Fato é que famílias carentes só aumentam o bolsão de pobreza, se multiplicando aos montes. Alguns podem dizer que há métodos anti-conceptivos, ora, pois o aborto é só mais um deles.
Veja, não estou fazendo associação com o país ser rico por causa do aborto. Mas, exatamente onde se há grana para ter uma grande família, como na Noruega e Suécia, por exemplo, é que se pode fazer o aborto. Enquanto que em vários países latinos e africanos isso é total ou parcialmente proibido. Qual a lógica nisso?
Só mesmo a da moral, nesse caso num sentido negativo.
Portanto, não é sob o égide da razão pura que se trata esse assunto, mas muito mais sobre o da saúde pública. Se milhares de mulheres morrem ou sofrem danos por tentar abortos ilegais td ano, gerando mais e mais gastos públicos, porque não se legalizar de vez isso e fazer do jeito mais precavido? Porque é moralmente errado?
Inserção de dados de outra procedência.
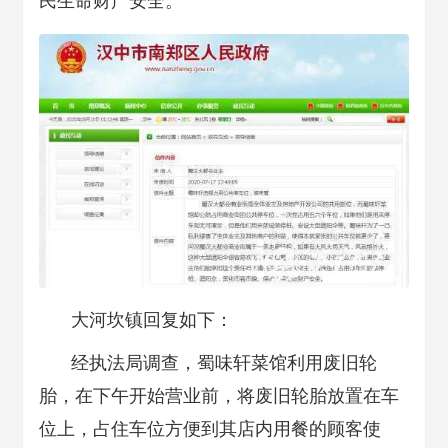
民生命财产安全。
大河坎镇回复如下：
经执法局调查，蜀味轩菜馆利用废旧轮
胎，在下午开始营业前，将废旧轮胎放置在车
位上，占住车位方便到其店内用餐的顾客使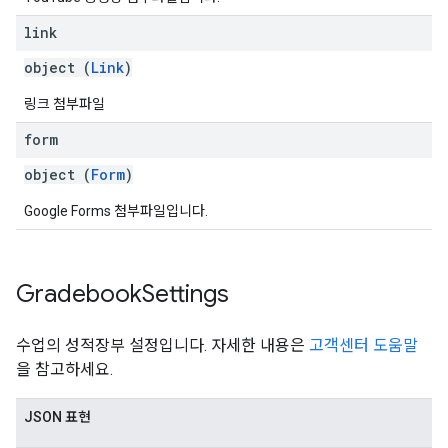
link
object (
Link
)
링크 첨부파일
form
object (
Form
)
Google Forms 첨부파일입니다.
Gradebook
Settings
수업의 성적장부 설정입니다. 자세한 내용은
고객센터 도움말
을 참고하세요.
JSON 표현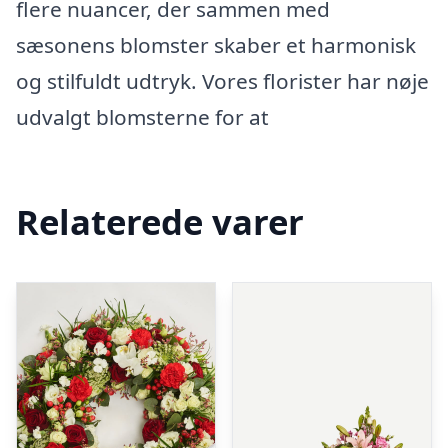
flere nuancer, der sammen med
sæsonens blomster skaber et harmonisk
og stilfuldt udtryk. Vores florister har nøje
udvalgt blomsterne for at
Relaterede varer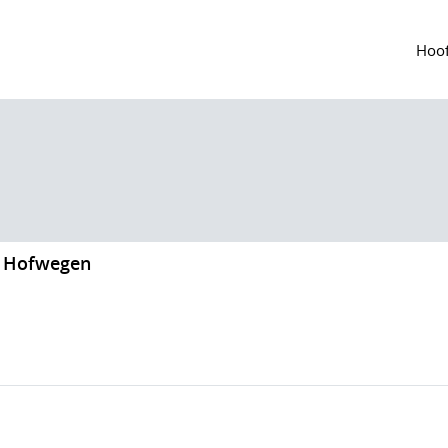
Hoof
n Hofwegen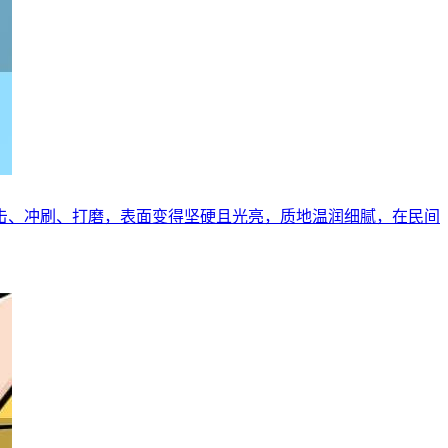
击、冲刷、打磨，表面变得坚硬且光亮，质地温润细腻，在民间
Mas o que é moral nesse caso se não um monte de preconceitos ou atitudes proíbidas por uma grande maioria, atingida pela religião?
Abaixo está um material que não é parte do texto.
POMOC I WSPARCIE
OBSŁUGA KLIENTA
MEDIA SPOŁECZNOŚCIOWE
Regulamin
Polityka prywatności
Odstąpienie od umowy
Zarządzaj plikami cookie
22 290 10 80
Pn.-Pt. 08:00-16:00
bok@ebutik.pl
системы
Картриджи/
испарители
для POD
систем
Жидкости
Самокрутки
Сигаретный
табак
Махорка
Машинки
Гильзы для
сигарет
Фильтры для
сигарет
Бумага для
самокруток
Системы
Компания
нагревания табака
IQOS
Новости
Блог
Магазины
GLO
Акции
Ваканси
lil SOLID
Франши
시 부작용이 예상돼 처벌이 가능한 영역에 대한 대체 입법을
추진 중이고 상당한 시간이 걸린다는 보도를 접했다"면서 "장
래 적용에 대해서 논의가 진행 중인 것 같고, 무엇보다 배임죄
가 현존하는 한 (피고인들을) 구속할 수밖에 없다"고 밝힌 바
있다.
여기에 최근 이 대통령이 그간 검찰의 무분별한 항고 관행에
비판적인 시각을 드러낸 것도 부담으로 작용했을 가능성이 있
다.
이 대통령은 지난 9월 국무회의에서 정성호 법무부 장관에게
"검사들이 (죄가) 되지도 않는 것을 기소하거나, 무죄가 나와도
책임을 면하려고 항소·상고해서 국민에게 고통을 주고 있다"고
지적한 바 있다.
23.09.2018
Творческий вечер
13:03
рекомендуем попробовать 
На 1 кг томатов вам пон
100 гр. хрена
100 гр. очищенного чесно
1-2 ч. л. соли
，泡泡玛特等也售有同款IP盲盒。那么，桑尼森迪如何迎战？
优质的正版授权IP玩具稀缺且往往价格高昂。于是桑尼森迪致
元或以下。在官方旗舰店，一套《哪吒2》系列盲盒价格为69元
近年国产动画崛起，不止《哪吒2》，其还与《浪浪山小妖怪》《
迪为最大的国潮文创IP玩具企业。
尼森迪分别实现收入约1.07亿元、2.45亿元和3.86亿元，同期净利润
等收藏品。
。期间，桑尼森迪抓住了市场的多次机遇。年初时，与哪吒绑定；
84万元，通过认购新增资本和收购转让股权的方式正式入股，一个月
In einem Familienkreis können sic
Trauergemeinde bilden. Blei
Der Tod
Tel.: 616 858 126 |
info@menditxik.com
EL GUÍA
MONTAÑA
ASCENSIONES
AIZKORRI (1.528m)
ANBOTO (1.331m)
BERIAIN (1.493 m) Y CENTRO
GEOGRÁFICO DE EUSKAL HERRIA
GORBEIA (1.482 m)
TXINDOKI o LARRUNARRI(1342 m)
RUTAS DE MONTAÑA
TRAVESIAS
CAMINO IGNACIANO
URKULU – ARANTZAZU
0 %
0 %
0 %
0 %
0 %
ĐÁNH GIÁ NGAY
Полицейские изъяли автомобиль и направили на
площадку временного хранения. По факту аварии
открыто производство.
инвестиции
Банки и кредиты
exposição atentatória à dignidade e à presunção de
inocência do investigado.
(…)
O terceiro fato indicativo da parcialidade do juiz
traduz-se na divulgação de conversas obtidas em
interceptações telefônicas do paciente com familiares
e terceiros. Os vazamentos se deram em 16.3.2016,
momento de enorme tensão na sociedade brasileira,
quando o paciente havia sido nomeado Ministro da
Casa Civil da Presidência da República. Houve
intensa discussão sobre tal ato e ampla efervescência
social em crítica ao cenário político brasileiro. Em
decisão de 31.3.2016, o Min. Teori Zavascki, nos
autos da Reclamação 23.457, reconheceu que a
Assunto interessante, intrigante... Difícil.
Beijos, milady
Descriminalizar o homicídio não diminui (least harm, de acordo com Stuart Mill) a taxa de assassinatos.
Descriminalizar o aborto se encontra numa situação diametralmente oposta, pois há evidência empírica esmagadora que o número de abortos diminuiu e o número de mortes resultantes de abortos diminuiu. Abortos e riscos à saúde física e mental que são pontualmente classistas, pois a mulher rica aborta quando dizer. Os números, empíricos, tratam de um número avançado de mortes, o que é suficiente pela razão e pela empatia.
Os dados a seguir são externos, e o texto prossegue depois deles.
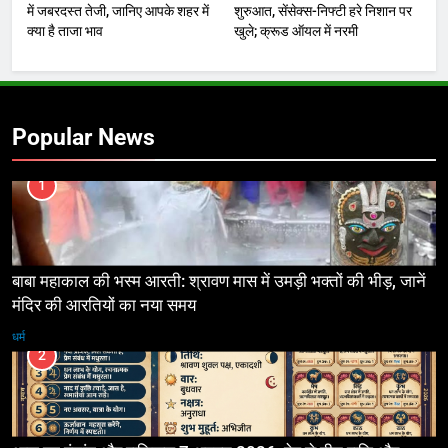
में जबरदस्त तेजी, जानिए आपके शहर में
शुरुआत, सेंसेक्स-निफ्टी हरे निशान पर
क्या है ताजा भाव
खुले; क्रूड ऑयल में नरमी
Popular News
1
बाबा महाकाल की भस्म आरती: श्रावण मास में उमड़ी भक्तों की भीड़, जानें
मंदिर की आरतियों का नया समय
धर्म
2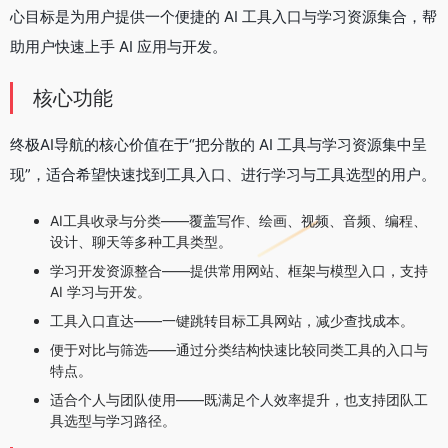
心目标是为用户提供一个便捷的 AI 工具入口与学习资源集合，帮
助用户快速上手 AI 应用与开发。
核心功能
终极AI导航的核心价值在于“把分散的 AI 工具与学习资源集中呈
现”，适合希望快速找到工具入口、进行学习与工具选型的用户。
AI工具收录与分类——覆盖写作、绘画、视频、音频、编程、
设计、聊天等多种工具类型。
学习开发资源整合——提供常用网站、框架与模型入口，支持
AI 学习与开发。
工具入口直达——一键跳转目标工具网站，减少查找成本。
便于对比与筛选——通过分类结构快速比较同类工具的入口与
特点。
适合个人与团队使用——既满足个人效率提升，也支持团队工
具选型与学习路径。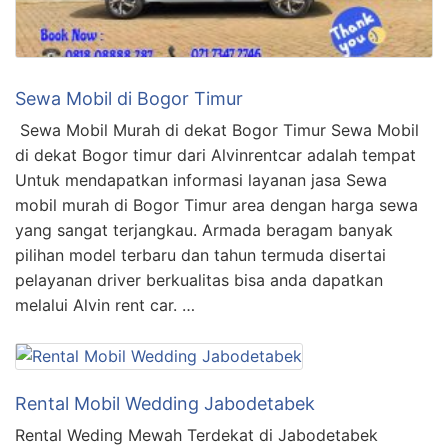
Sewa Mobil di Bogor Timur
Sewa Mobil Murah di dekat Bogor Timur Sewa Mobil
di dekat Bogor timur dari Alvinrentcar adalah tempat
Untuk mendapatkan informasi layanan jasa Sewa
mobil murah di Bogor Timur area dengan harga sewa
yang sangat terjangkau. Armada beragam banyak
pilihan model terbaru dan tahun termuda disertai
pelayanan driver berkualitas bisa anda dapatkan
melalui Alvin rent car. …
Rental Mobil Wedding Jabodetabek
Rental Weding Mewah Terdekat di Jabodetabek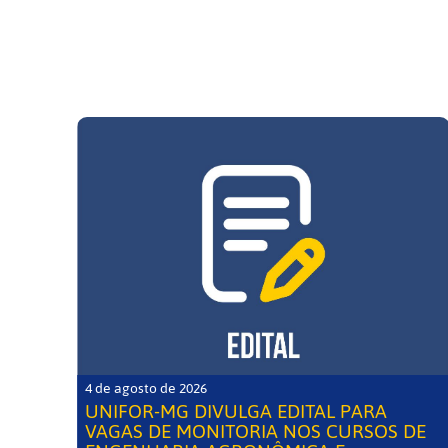
4 de agosto de 2026
UNIFOR-MG DIVULGA EDITAL PARA
VAGAS DE MONITORIA NOS CURSOS DE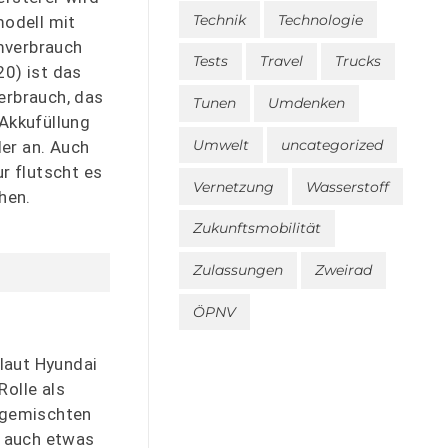
Technik
Technologie
modell mit
mverbrauch
Tests
Travel
Trucks
20) ist das
erbrauch, das
Tunen
Umdenken
 Akkufüllung
Umwelt
uncategorized
er an. Auch
r flutscht es
Vernetzung
Wasserstoff
hen.
Zukunftsmobilität
Zulassungen
Zweirad
ÖPNV
 laut Hyundai
Rolle als
r gemischten
– auch etwas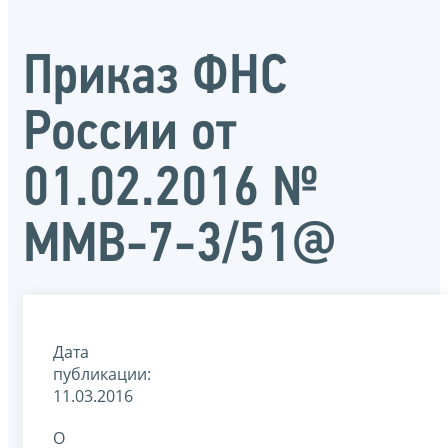
Приказ ФНС
России от
01.02.2016 №
ММВ-7-3/51@
Дата
публикации:
11.03.2016
О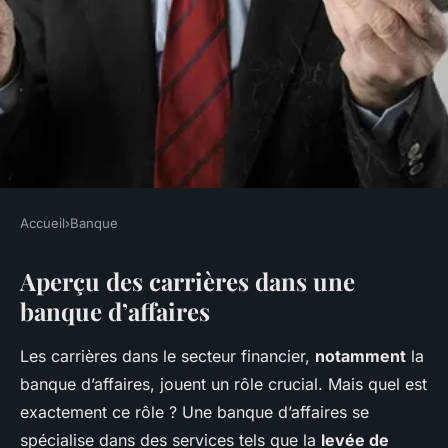
Accueil
›
Banque
BANQUE
Aperçu des carrières dans une
Carrières dans une banque
banque d’affaires
d'affaires: un guide complet
Les carrières dans le secteur financier,
notamment
la
Olivia
•
3 février 2025
•
8 min de lecture
banque d’affaires, jouent un rôle crucial. Mais quel est
exactement ce rôle ? Une banque d’affaires se
spécialise dans des services tels que la
levée de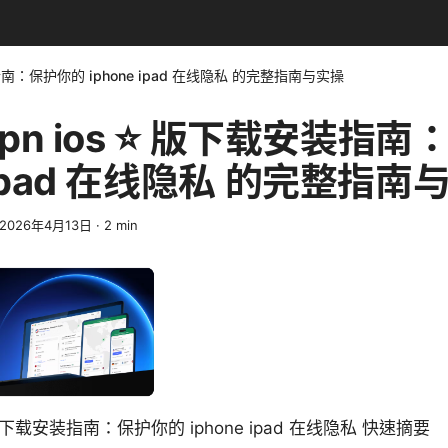
安装指南：保护你的 iphone ipad 在线隐私 的完整指南与实操
n vpn ios ⭐ 版下载安装指
e ipad 在线隐私 的完整指南
2026年4月13日
·
2
min
s ⭐ 版下载安装指南：保护你的 iphone ipad 在线隐私 快速摘要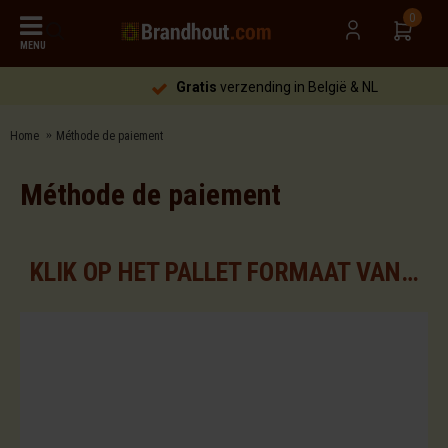
0
MENU
Gratis
verzending in België & NL
Home
Méthode de paiement
Méthode de paiement
KLIK OP HET PALLET FORMAAT VAN UW KEUZE VOOR DE BESCHIKBARE ASSORTIMENTEN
As leis contra pirataria não são contra-producentes de forma equiparável à situação do aborto. A comparação só segue se a descriminalização da pirataria reduzir a própria pirataria ou suscitasse um aumento ou diminuição das proteções das liberdades individuais.
A vida não é fator suficiente, tendo em vista que gametas estão vivos, nosso próprio material genético está vivo e o próprio feto anencéfalo está vivo e pode ser morto. Entrasse numa regressão infinita, num paradoxo de sorites, quando se tenta definir num termo polissêmico o fenômeno da vida. Dentro da biologia, a vida começou há 4 bilhões de anos. Essa é a definição mais objetiva sobre a vida. É no mínimo complicado afirmar que a vida começa com a concepção. Tanto o óvulo como o espermatozoide já eram vivos antes de se unirem. O que daria para dizer é que a fusão dos gametas marca a criação da identidade genética do que poderá tornar-se um ser humano, se as condições ambientais ajudarem. Uma semente não é uma árvore e não recebe do Ibama o mesmo nível de proteção que uma respeitável tora de mogno. O que a concepção produz é um ser humano em potência, para utilizar a distinção aristotélica, autor tão caro à igreja. E não faz muito sentido embaralhar potencialidades com atualidades; afinal, no longo prazo somos todos cadáveres.
Muito bom sua exposição das contradições que trazem a tese.
Milady, aonde você vai parar, hein? Agora resolveu falar sobre o aborto e, com eloquência, conseguiu criticar quase que elogiando a racionalidade que se apresenta em torno de um tema que, pra mim, resume-se ao puro e simples instinto humano de autopreservação. Revogar a lei e permitir que a mãe decida, ao seu alvedrio, se deve abortar ou não é imoral?
Mas o que há de moral na mantença de uma lei cuja inobservância traz consequencias ainda mais danosas?
Ah...quer saber? chega de pensar nisso...alguém aí nos comparou a uma tora de mogno e é exatamente isso que se consegue com tanto debate sobre esse assunto: a diminuição da nossa humanidade.
Milady, porque você não posta algo sobre futebol? a futilidade do assunto o torna mais agradável aos incrédulos como eu.